Tsai merupakan keturunan Hakka, adalah satu dari sembilan anak yang lahir dari keluarga bisnis kaya.
Tsai meraih gelar sarjana hukum (1978) dari Universitas Nasional Taiwan di Taipei. Selanjutnya, ia kuliah di Cornell University (1980) dan London School of Economics (1984), dengan masing-masing memperoleh gelar master dan doktor dalam bidang hukum.
Sebagai ahli taktik yang cerdik, Tsai menghabiskan 15 tahun sebagai negosiator perdagangan sebelum memimpin Dewan Urusan Daratan Taiwan, yang menangani masalah dengan Cina daratan. Ia juga menjadi Ketua Partai Progresif Demokratik.
Walaupun begitu, Tsai dikenal sebagai pemimpin yang introvert. Ia menghargai privasi dan tidak suka keramaian.
"Ketika saya menjadi presiden, saya tampak seperti seseorang yang agak terisolasi dan publik merasa ada semacam jarak antara saya dan mereka," cerita Tsai.
Tak hanya itu, Tsai juga mengungkapkan penyesalannya pada awal menjabat sebagai pemimpin Taiwan. Ia menyesal tidak menghabiskan cukup waktu dengan pemilih Taiwan.
"Banyak orang mengira saya agak terpisah dari mereka," katanya.
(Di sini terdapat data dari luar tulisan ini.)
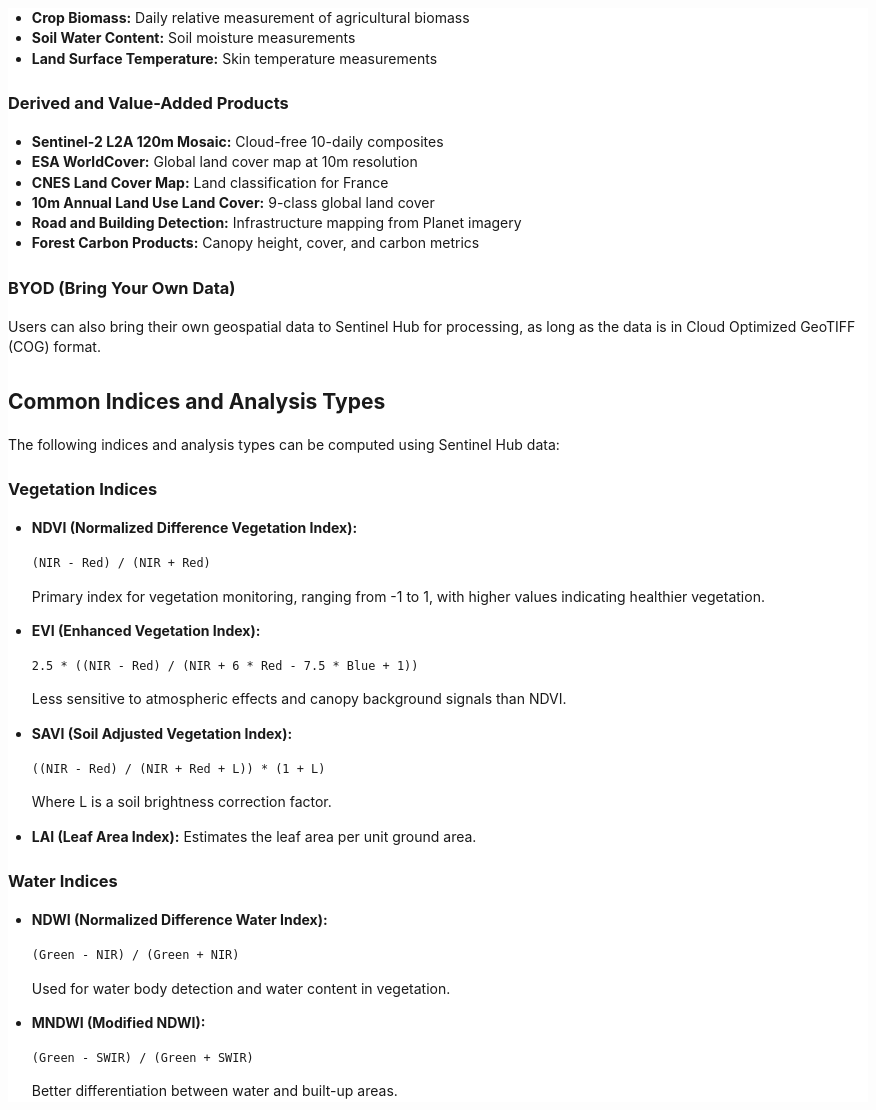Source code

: - **Crop Biomass:** Daily relative measurement of agricultural biomass
- **Soil Water Content:** Soil moisture measurements
- **Land Surface Temperature:** Skin temperature measurements

### Derived and Value-Added Products

- **Sentinel-2 L2A 120m Mosaic:** Cloud-free 10-daily composites
- **ESA WorldCover:** Global land cover map at 10m resolution
- **CNES Land Cover Map:** Land classification for France
- **10m Annual Land Use Land Cover:** 9-class global land cover
- **Road and Building Detection:** Infrastructure mapping from Planet imagery
- **Forest Carbon Products:** Canopy height, cover, and carbon metrics

### BYOD (Bring Your Own Data)

Users can also bring their own geospatial data to Sentinel Hub for processing, as long as the data is in Cloud Optimized GeoTIFF (COG) format.

## Common Indices and Analysis Types

The following indices and analysis types can be computed using Sentinel Hub data:

### Vegetation Indices

- **NDVI (Normalized Difference Vegetation Index):**
  ```
  (NIR - Red) / (NIR + Red)
  ```
  Primary index for vegetation monitoring, ranging from -1 to 1, with higher values indicating healthier vegetation.

- **EVI (Enhanced Vegetation Index):**
  ```
  2.5 * ((NIR - Red) / (NIR + 6 * Red - 7.5 * Blue + 1))
  ```
  Less sensitive to atmospheric effects and canopy background signals than NDVI.

- **SAVI (Soil Adjusted Vegetation Index):**
  ```
  ((NIR - Red) / (NIR + Red + L)) * (1 + L)
  ```
  Where L is a soil brightness correction factor.

- **LAI (Leaf Area Index):**
  Estimates the leaf area per unit ground area.

### Water Indices

- **NDWI (Normalized Difference Water Index):**
  ```
  (Green - NIR) / (Green + NIR)
  ```
  Used for water body detection and water content in vegetation.

- **MNDWI (Modified NDWI):**
  ```
  (Green - SWIR) / (Green + SWIR)
  ```
  Better differentiation between water and built-up areas.
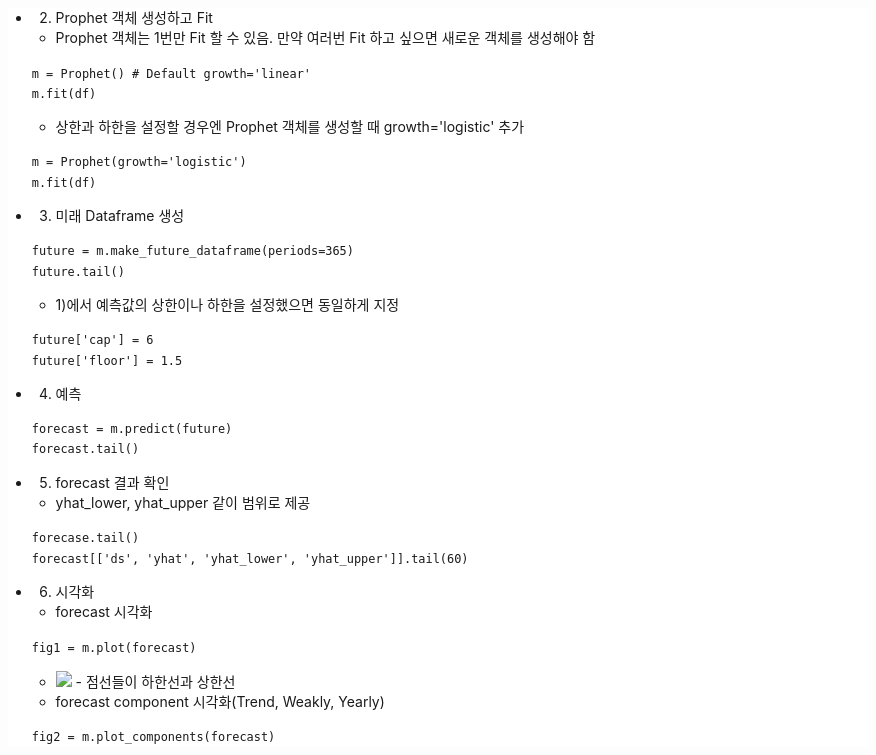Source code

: - 2) Prophet 객체 생성하고 Fit
	- Prophet 객체는 1번만 Fit 할 수 있음. 만약 여러번 Fit 하고 싶으면 새로운 객체를 생성해야 함 

	```
	m = Prophet() # Default growth='linear'
	m.fit(df)
	```	
	
	- 상한과 하한을 설정할 경우엔 Prophet 객체를 생성할 때 growth='logistic' 추가
	
	```
	m = Prophet(growth='logistic')
	m.fit(df)
	```
	
- 3) 미래 Dataframe 생성
	
	```
	future = m.make_future_dataframe(periods=365)
	future.tail()
	```	
	
	- 1)에서 예측값의 상한이나 하한을 설정했으면 동일하게 지정
	
	```
	future['cap'] = 6
	future['floor'] = 1.5
	```
	
- 4) 예측

	```
	forecast = m.predict(future)
	forecast.tail()
	```
	
- 5) forecast 결과 확인
	- yhat_lower, yhat_upper 같이 범위로 제공
	
	```
	forecase.tail()
	forecast[['ds', 'yhat', 'yhat_lower', 'yhat_upper']].tail(60)
	
	```	
	
- 6) 시각화
	- forecast 시각화
	
	```
	fig1 = m.plot(forecast)
	```
	
	- <img src="https://facebook.github.io/prophet/static/saturating_forecasts_files/saturating_forecasts_16_0.png">
		- 점선들이 하한선과 상한선
	- forecast component 시각화(Trend, Weakly, Yearly)
	
	```
	fig2 = m.plot_components(forecast)
	```
	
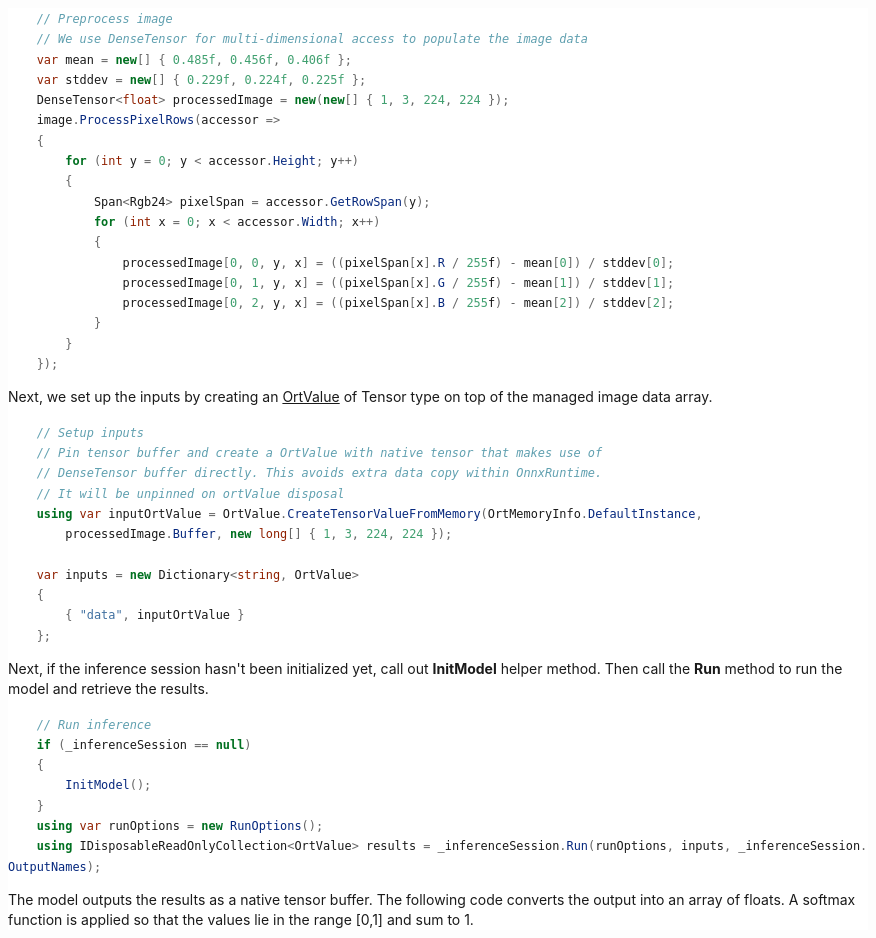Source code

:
 ```csharp
    // Preprocess image
    // We use DenseTensor for multi-dimensional access to populate the image data
    var mean = new[] { 0.485f, 0.456f, 0.406f };
    var stddev = new[] { 0.229f, 0.224f, 0.225f };
    DenseTensor<float> processedImage = new(new[] { 1, 3, 224, 224 });
    image.ProcessPixelRows(accessor =>
    {
        for (int y = 0; y < accessor.Height; y++)
        {
            Span<Rgb24> pixelSpan = accessor.GetRowSpan(y);
            for (int x = 0; x < accessor.Width; x++)
            {
                processedImage[0, 0, y, x] = ((pixelSpan[x].R / 255f) - mean[0]) / stddev[0];
                processedImage[0, 1, y, x] = ((pixelSpan[x].G / 255f) - mean[1]) / stddev[1];
                processedImage[0, 2, y, x] = ((pixelSpan[x].B / 255f) - mean[2]) / stddev[2];
            }
        }
    });
```

Next, we set up the inputs by creating an [OrtValue](https://onnxruntime.ai/docs/api/csharp/api/Microsoft.ML.OnnxRuntime.OrtValue.html) of Tensor type on top of the managed image data array.

```csharp
    // Setup inputs
    // Pin tensor buffer and create a OrtValue with native tensor that makes use of
    // DenseTensor buffer directly. This avoids extra data copy within OnnxRuntime.
    // It will be unpinned on ortValue disposal
    using var inputOrtValue = OrtValue.CreateTensorValueFromMemory(OrtMemoryInfo.DefaultInstance,
        processedImage.Buffer, new long[] { 1, 3, 224, 224 });

    var inputs = new Dictionary<string, OrtValue>
    {
        { "data", inputOrtValue }
    };
```

Next, if the inference session hasn't been initialized yet, call out **InitModel** helper method. Then call the **Run** method to run the model and retrieve the results.

```csharp
    // Run inference
    if (_inferenceSession == null)
    {
        InitModel();
    }
    using var runOptions = new RunOptions();
    using IDisposableReadOnlyCollection<OrtValue> results = _inferenceSession.Run(runOptions, inputs, _inferenceSession.OutputNames);
```

The model outputs the results as a native tensor buffer. The following code converts the output into an array of floats. A softmax function is applied so that the values lie in the range [0,1] and sum to 1.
Selama kepemimpinannya ini, Tsai menghadapi banyak cobaan. Mulai dari pandemi Covid-19 hingga tekanan dan ancaman perang Beijing. Tsai sebagai pemimpin dituntut kuat untuk menghadapi beragam cobaan itu.
Mengutip laman resmi Universitas John Hopkins, Taiwan dinilai sebagai salah satu negara yang sukses dalam pertempurannya melawan Covid-19.
Melansir The Diplomat, Taiwan menggandakan strategi penanganan Covid-19 seperti memakai masker, karantina, dan pelacakan kontak.
Tak hanya itu, pemerintah Taipei juga telah memberlakukan mandat menggunakan masker di transportasi umum pada April 2020. Pemerintah kemudian memperluas ini dan mewajibkan warganya memakai masker di luar rumah.
Tak hanya harus mengendalikan pandemi Covid-19 di negaranya, Tsai juga berhadapan dengan ancaman Cina yang kian memaksa. Pemerintah Cina seringkali mengirimkan pesawat tempurnya ke wilayah Taiwan.
Tahun lalu, jet Cina melakukan total 380 serangan ke zona pertahanan udara Taiwan. Dalam sembilan bulan terakhir, Cina juga melakukan pelanggaran atas wilayah Taiwan lebih dari 500 kali.
Kementerian Pertahanan Taiwan baru-baru ini melaporkan jumlah serbuan pesawat tempur Cina masuk ke zona identifikasi pertahanan udara (ADIZ).
Selama dua hari berturut-turut dari Jumat (1/10) hingga Sabtu (2/10) malam tercatat ada 77 pesawat tempur yang masuk ke ADIZ.
Meskipun Taiwan memiliki pemerintahan sendiri sejak 1949, Beijing masih memandang pulau itu sebagai provinsi pemberontak dan meningkatkan tekanan untuk bersatu kembali.
"Jika Taiwan hari ini, siapa berikutnya? Negara mana pun di kawasan ini jika tidak lagi ingin tunduk pada kehendak Cina, mereka akan menghadapi ancaman militer serupa," kata Tsai.